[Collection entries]
__________________________________________________
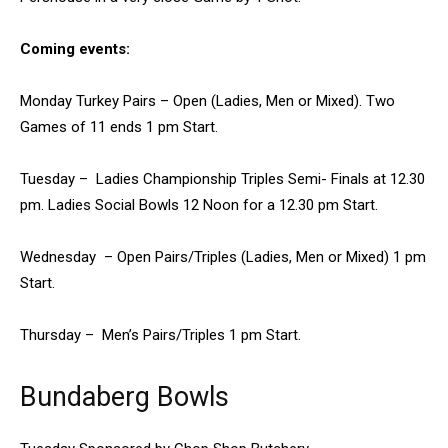
Coming events:
Monday Turkey Pairs – Open (Ladies, Men or Mixed). Two
Games of 11 ends 1 pm Start.
Tuesday – Ladies Championship Triples Semi- Finals at 12.30
pm. Ladies Social Bowls 12 Noon for a 12.30 pm Start.
Wednesday – Open Pairs/Triples (Ladies, Men or Mixed) 1 pm
Start.
Thursday – Men’s Pairs/Triples 1 pm Start.
Bundaberg Bowls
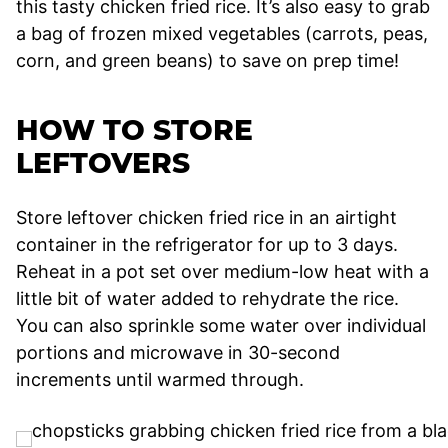
this tasty chicken fried rice. It’s also easy to grab
a bag of frozen mixed vegetables (carrots, peas,
corn, and green beans) to save on prep time!
HOW TO STORE
LEFTOVERS
Store leftover chicken fried rice in an airtight
container in the refrigerator for up to 3 days.
Reheat in a pot set over medium-low heat with a
little bit of water added to rehydrate the rice.
You can also sprinkle some water over individual
portions and microwave in 30-second
increments until warmed through.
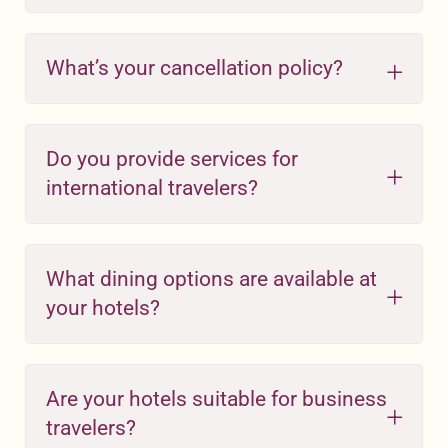
What’s your cancellation policy?
Do you provide services for
international travelers?
What dining options are available at
your hotels?
Are your hotels suitable for business
travelers?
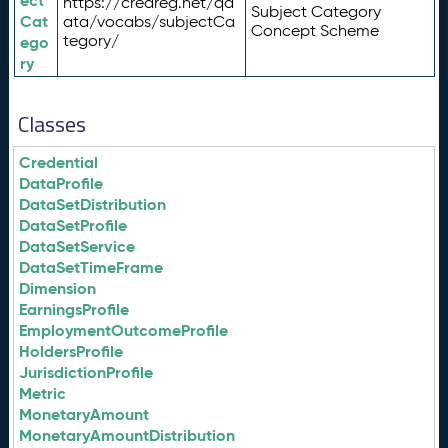
ect
https://credreg.net/qd
Subject Category
Cat
ata/vocabs/subjectCa
Concept Scheme
tegory/
ego
ry
Classes
Credential
DataProfile
DataSetDistribution
DataSetProfile
DataSetService
DataSetTimeFrame
Dimension
EarningsProfile
EmploymentOutcomeProfile
HoldersProfile
JurisdictionProfile
Metric
MonetaryAmount
MonetaryAmountDistribution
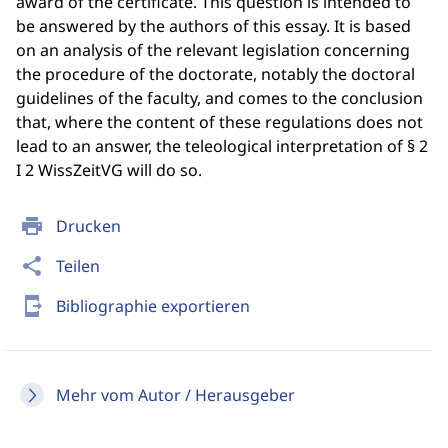
award of the certificate. This question is intended to
be answered by the authors of this essay. It is based
on an analysis of the relevant legislation concerning
the procedure of the doctorate, notably the doctoral
guidelines of the faculty, and comes to the conclusion
that, where the content of these regulations does not
lead to an answer, the teleological interpretation of § 2
I 2 WissZeitVG will do so.
print
Drucken
share
Teilen
send_to_mobile
Bibliographie exportieren
Mehr vom Autor / Herausgeber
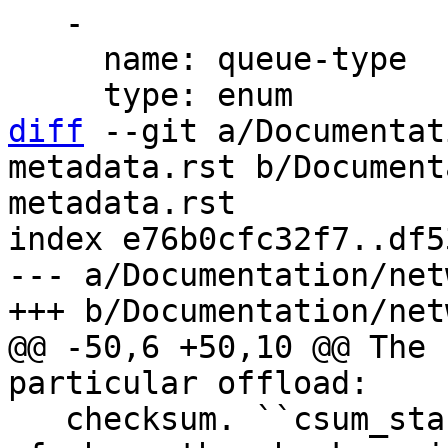
   -

     name: queue-type

diff
 --git a/Documentat
metadata.rst b/Document
metadata.rst

index e76b0cfc32f7..df5
--- a/Documentation/net
@@ -50,6 +50,10 @@ The 
   checksum. ``csum_start`` specifies byte offset 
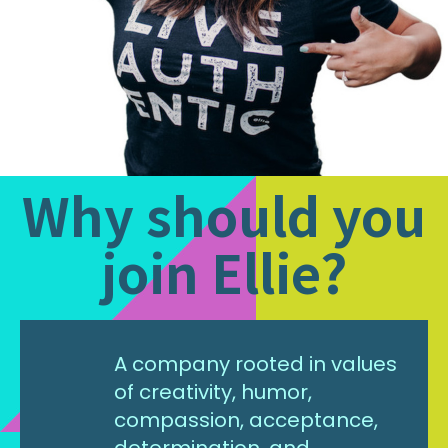
Why should you
join Ellie?
A company rooted in values
of creativity, humor,
compassion, acceptance,
determination, and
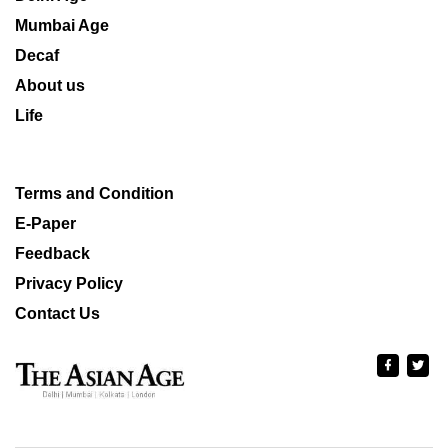
Mumbai Age
Decaf
About us
Life
Terms and Condition
E-Paper
Feedback
Privacy Policy
Contact Us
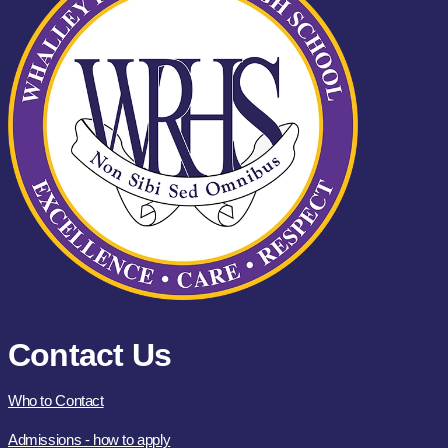
Contact Us
Who to Contact
Admissions - how to apply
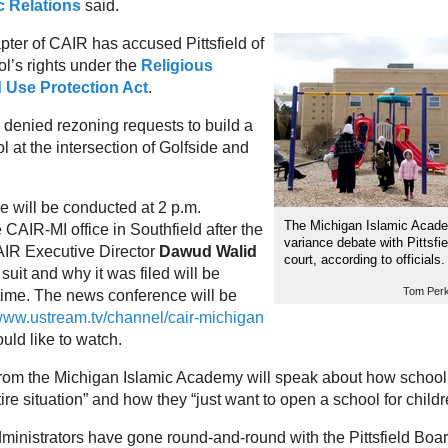
c Relations
said.
ter of CAIR has accused Pittsfield of
ol’s rights under the
Religious
d Use Protection Act
.
denied rezoning requests to build a
 at the intersection of Golfside and
 will be conducted at 2 p.m.
The Michigan Islamic Academ
CAIR-MI office in Southfield after the
variance debate with Pittsfi
CAIR Executive Director
Dawud Walid
court, according to officials.
 suit and why it was filed will be
Tom Perk
 time. The news conference will be
ww.ustream.tv/channel/cair-michigan
uld like to watch.
from the Michigan Islamic Academy will speak about how school
tire situation” and how they “just want to open a school for childr
ministrators have gone round-and-round with the Pittsfield Boar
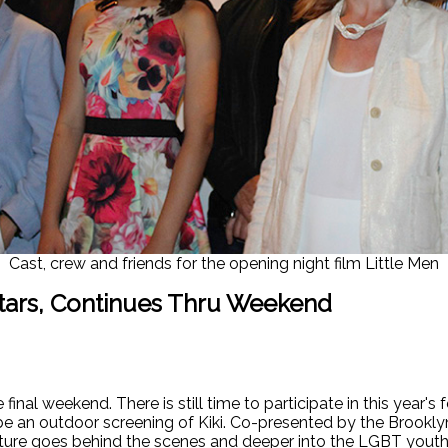
Cast, crew and friends for the opening night film Little Men
tars, Continues Thru Weekend
nal weekend. There is still time to participate in this year's 
l be an outdoor screening of Kiki. Co-presented by the Brookly
ture goes behind the scenes and deeper into the LGBT youth 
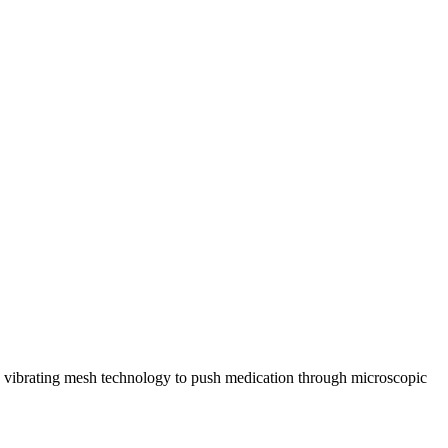
uses vibrating mesh technology to push medication through microscopic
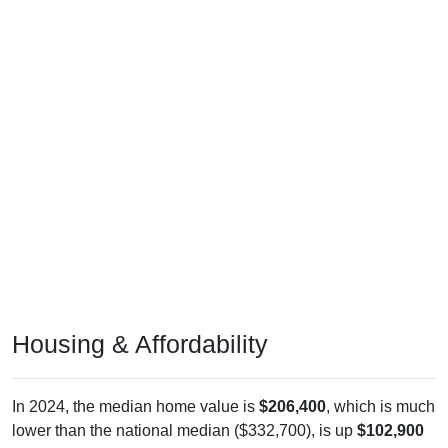
Housing & Affordability
In 2024, the median home value is
$206,400
, which is much
lower than the national median ($332,700), is up
$102,900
__________________________________________________
THE TASK =>
Rewrite the records starting with the line with "What’s your cancellation policy?" and going on through the line with "specifies byte offset", swapping "hotels" for "resorts" and changing nothing else. Give only those lines, and leave the pictures out.

RESULT OF THE TASK =>
What’s your cancellation policy?
Do you provide services for
international travelers?
What dining options are available at
your resorts?
Are your resorts suitable for business
travelers?
ect
https://credreg.net/qd
Subject Category
Cat
ata/vocabs/subjectCa
Concept Scheme
tegory/
ego
ry
Classes
Credential
DataProfile
DataSetDistribution
DataSetProfile
DataSetService
DataSetTimeFrame
Dimension
EarningsProfile
EmploymentOutcomeProfile
HoldersProfile
JurisdictionProfile
Metric
MonetaryAmount
MonetaryAmountDistribution
award of the certificate. This question is intended to
be answered by the authors of this essay. It is based
on an analysis of the relevant legislation concerning
the procedure of the doctorate, notably the doctoral
guidelines of the faculty, and comes to the conclusion
that, where the content of these regulations does not
lead to an answer, the teleological interpretation of § 2
I 2 WissZeitVG will do so.
print
Drucken
share
Teilen
send_to_mobile
Bibliographie exportieren
Mehr vom Autor / Herausgeber
   -

     name: queue-type

diff
 --git a/Documentat
metadata.rst b/Document
metadata.rst

index e76b0cfc32f7..df5
--- a/Documentation/net
@@ -50,6 +50,10 @@ The 
   checksum. ``csum_start`` specifies byte offset 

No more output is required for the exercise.